YOUR OBJECTIVE: Look through the material below and count the lines with the string "alpha". Report only the count.

BEGIN

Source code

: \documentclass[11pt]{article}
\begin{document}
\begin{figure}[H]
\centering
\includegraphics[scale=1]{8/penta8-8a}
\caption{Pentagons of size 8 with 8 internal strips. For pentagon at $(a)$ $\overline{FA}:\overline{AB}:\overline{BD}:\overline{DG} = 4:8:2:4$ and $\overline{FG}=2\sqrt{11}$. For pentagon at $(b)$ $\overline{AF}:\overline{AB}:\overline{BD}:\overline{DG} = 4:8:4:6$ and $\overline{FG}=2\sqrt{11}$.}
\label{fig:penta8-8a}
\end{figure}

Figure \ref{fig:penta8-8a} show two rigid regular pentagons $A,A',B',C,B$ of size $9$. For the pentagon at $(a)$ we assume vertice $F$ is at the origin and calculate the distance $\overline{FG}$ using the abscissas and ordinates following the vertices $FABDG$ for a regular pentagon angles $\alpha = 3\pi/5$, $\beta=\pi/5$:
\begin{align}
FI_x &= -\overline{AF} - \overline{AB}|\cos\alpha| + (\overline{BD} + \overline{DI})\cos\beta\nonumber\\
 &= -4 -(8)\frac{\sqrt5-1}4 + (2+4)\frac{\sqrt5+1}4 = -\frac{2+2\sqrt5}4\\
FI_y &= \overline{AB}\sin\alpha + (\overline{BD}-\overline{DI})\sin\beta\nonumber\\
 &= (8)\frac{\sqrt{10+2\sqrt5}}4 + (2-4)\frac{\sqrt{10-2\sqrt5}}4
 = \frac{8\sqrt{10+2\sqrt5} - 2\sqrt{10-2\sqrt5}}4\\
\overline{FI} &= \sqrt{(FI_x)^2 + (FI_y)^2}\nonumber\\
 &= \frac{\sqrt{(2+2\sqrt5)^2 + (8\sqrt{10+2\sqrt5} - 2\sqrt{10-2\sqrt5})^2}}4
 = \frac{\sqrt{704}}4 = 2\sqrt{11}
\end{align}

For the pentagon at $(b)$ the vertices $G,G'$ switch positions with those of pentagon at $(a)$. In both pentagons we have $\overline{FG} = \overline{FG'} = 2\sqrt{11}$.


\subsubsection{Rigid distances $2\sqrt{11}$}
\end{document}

END

SOLVED PROBLEM: 3